Vale o que está no livro

Por Luiz Joaquim | 19.03.2010 (sexta-feira)

Ao contrário da maioria dos filmes feitos pelo mundo em que agentes policiais protagonizam o enredo, o romeno, em cartaz no Cinema da Fundação, “Polícia, Adjetivo” (Politist, Adjectiv, 2009) de Corneliu Porumboiu, não tem como ponto de clímax uma perseguição em velocidade regada à troca de tiros e mortes. Seu instante de tensão maior se dá na sala do delegado, enquanto este lê algo que considera fundamental para seus agentes.

Porumboiu, conhecido pelo ótimo e humorado “À Leste de Bucareste”, continua desdobrando sua verve cômica – melhor seria dizer sarcástica – a partir do absurdo em que era aquele país sob a ditadura de Ceausescu.
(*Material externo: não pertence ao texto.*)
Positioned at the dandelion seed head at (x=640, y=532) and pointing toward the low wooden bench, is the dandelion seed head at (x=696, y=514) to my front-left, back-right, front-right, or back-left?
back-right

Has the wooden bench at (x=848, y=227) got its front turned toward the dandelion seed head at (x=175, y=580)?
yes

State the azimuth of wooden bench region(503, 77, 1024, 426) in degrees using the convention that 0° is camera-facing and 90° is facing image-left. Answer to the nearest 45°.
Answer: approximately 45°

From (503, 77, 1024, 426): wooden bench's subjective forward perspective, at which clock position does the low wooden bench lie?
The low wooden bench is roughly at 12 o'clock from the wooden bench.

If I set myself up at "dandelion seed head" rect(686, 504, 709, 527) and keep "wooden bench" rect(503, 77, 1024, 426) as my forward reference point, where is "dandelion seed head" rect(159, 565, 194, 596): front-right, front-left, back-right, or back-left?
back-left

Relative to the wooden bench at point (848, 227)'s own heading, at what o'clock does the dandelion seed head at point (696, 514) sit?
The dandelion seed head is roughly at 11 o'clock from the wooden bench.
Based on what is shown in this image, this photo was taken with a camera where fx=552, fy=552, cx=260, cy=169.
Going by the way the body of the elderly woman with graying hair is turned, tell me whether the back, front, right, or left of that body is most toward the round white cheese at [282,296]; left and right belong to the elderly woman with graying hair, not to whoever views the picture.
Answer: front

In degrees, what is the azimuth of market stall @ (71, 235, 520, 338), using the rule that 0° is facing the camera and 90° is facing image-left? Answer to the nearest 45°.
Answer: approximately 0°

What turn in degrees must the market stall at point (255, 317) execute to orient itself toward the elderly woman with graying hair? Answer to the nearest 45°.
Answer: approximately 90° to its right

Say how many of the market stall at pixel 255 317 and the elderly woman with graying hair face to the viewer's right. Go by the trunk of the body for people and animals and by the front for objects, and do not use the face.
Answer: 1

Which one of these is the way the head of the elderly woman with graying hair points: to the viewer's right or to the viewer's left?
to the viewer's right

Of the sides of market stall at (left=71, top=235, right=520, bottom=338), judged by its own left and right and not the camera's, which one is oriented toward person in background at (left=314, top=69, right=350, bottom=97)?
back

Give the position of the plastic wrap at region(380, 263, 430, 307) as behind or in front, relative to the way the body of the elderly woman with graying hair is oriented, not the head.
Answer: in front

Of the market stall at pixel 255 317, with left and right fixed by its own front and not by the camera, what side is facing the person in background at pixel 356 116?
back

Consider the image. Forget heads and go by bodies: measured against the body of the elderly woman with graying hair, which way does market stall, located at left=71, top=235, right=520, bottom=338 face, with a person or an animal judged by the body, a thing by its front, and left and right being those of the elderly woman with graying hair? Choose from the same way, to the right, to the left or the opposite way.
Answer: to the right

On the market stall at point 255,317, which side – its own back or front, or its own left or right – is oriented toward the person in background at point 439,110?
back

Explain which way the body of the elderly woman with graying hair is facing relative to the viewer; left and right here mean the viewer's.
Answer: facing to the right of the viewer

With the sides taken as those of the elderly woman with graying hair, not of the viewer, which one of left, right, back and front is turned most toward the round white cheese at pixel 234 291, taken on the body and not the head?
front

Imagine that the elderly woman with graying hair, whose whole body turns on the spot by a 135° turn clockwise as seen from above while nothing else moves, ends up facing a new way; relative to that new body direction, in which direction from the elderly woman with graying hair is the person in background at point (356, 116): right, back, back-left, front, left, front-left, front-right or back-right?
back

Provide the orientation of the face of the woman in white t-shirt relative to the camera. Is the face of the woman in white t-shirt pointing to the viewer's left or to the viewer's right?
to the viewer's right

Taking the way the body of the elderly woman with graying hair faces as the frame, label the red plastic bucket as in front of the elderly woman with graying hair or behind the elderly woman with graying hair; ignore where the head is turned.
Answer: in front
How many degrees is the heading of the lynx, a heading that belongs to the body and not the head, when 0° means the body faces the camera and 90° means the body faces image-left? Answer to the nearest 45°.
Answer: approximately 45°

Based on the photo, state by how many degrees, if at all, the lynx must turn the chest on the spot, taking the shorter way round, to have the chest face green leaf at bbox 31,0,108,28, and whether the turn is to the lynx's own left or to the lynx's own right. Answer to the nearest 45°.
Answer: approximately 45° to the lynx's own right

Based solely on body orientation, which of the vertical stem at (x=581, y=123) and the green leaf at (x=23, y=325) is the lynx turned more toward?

No caso, o nosso ponto de vista é o do policial Cristi (Dragos Bucur). Cristi passa dias seguindo um jovem que oferece haxixe para os colegas na escola. O ato por si só já era suficiente para ser punido ali pela lei. Mas o policial acredita que a lei irá mudar muito em breve a partir da União Européia, e prender o rapaz iria arruinar sua vida. Assim, Cristi não quer ficar com peso na consciência por condenar o que considera uma boba irresponsabilidade. A questão é que para seu chefe, “consciência” tem um significado diferente.

Mesmo seguindo o mesmo aspecto estético de suas produções conterrâneo recentes, talvez “Polícia…” exagere um pouco na extensão dos planos longos e estáticos em que o policial consciente observa seu objeto de investigação. É possível que algum espectador ache enfadonho todo esse processo no filme, mas não há nada mais coerente nesse ritmo, considerando o desenrolar da história.

Porumboiu fez aqui uma bela fábula sobre a burocracia numa sociedade emburrecida por uma cartilha caduca. De um lado, o jovem policial que enxerga (e deseja) um futuro mais coerente para seu país; do outro, seu superior, enraizado nas únicas leis que conheceu e sempre o guiou. É um embate entre o sacramento num pedaço de papel contra o bom-senso; expressão cujo significado oficial não serve, legalmente, como defesa para muita coisa.

Num belo mosaico semântico, o cineasta brinca com o significado, a força e o sentido de palavras como ‘polícia’, ‘lei’, ‘moral’ e, claro, ‘consciência’. O resultado é um intrigante e reflexivo aditivo cinematográfico e filosófico para nos questionarmos além do óbvio escrito no dicionário.